Select from the records below every line that has the word "elbow" in it.

* Input data *
-- -- --

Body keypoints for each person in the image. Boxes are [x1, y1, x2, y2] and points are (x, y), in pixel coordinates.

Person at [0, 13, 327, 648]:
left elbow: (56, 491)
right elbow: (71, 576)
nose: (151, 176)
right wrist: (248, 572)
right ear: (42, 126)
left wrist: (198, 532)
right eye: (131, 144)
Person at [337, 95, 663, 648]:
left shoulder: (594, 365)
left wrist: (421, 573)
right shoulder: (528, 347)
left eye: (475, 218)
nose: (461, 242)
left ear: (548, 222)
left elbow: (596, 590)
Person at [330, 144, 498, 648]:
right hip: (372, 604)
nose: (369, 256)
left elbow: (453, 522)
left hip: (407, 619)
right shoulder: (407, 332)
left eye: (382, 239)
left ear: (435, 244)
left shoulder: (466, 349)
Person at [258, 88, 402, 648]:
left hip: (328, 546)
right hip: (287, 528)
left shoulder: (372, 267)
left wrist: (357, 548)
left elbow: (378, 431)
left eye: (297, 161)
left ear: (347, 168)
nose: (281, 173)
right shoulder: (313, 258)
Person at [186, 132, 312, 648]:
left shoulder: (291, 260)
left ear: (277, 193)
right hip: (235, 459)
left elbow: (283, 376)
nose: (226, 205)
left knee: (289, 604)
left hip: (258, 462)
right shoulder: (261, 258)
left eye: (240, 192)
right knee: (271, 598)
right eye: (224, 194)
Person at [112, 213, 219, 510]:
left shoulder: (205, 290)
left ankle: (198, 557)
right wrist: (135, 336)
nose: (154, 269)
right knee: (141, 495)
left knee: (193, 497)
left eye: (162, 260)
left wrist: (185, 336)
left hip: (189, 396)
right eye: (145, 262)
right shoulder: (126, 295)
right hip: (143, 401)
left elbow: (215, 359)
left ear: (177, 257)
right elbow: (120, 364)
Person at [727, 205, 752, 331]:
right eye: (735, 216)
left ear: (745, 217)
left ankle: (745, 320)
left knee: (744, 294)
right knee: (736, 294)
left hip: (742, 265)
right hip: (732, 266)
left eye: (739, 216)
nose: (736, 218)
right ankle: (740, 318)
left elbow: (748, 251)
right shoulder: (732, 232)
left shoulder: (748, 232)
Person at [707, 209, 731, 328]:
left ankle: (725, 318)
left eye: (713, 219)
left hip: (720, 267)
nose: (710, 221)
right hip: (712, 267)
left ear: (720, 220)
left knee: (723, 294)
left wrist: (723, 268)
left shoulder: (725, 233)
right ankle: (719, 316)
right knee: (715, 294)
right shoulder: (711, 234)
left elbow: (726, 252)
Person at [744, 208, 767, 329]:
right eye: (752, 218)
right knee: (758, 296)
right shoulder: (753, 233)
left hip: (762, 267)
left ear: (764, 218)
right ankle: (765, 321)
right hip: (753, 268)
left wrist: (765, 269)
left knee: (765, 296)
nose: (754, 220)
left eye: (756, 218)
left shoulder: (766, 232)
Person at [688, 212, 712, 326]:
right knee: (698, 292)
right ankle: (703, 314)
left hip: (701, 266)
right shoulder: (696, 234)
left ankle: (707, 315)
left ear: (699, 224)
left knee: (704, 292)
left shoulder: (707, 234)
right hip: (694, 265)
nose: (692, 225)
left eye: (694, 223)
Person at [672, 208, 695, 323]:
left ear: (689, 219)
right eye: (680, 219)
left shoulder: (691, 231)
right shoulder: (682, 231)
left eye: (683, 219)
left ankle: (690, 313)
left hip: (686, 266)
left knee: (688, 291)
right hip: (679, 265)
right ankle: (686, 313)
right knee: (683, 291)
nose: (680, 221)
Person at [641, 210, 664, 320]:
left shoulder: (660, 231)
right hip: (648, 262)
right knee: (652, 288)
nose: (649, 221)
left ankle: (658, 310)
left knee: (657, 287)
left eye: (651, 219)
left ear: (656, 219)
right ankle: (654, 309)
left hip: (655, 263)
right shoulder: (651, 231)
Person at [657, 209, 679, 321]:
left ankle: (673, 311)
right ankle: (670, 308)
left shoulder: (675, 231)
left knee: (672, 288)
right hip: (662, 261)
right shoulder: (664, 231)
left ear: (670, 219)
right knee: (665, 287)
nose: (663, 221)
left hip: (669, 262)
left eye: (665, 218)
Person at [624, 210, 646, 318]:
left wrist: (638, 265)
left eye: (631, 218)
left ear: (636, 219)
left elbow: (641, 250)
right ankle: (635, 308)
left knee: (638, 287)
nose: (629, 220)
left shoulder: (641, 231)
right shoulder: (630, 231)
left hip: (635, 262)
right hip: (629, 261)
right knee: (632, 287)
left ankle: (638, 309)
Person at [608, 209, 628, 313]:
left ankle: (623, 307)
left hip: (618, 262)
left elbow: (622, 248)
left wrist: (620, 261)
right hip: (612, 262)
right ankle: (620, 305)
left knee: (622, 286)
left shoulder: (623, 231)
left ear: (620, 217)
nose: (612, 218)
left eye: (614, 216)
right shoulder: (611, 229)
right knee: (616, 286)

-- -- --

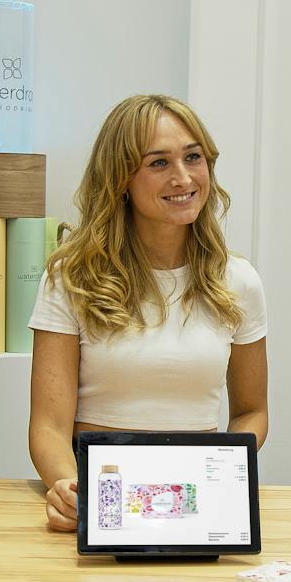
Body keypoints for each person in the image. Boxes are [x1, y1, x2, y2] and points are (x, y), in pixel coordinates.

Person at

-- -- --

* Result of the task *
left elbow: (56, 491)
right elbow: (71, 576)
left elbow: (596, 590)
left elbow: (453, 522)
left elbow: (378, 431)
left elbow: (283, 376)
left elbow: (215, 359)
right elbow: (120, 364)
left elbow: (748, 251)
left elbow: (726, 252)
left elbow: (641, 250)
left elbow: (622, 248)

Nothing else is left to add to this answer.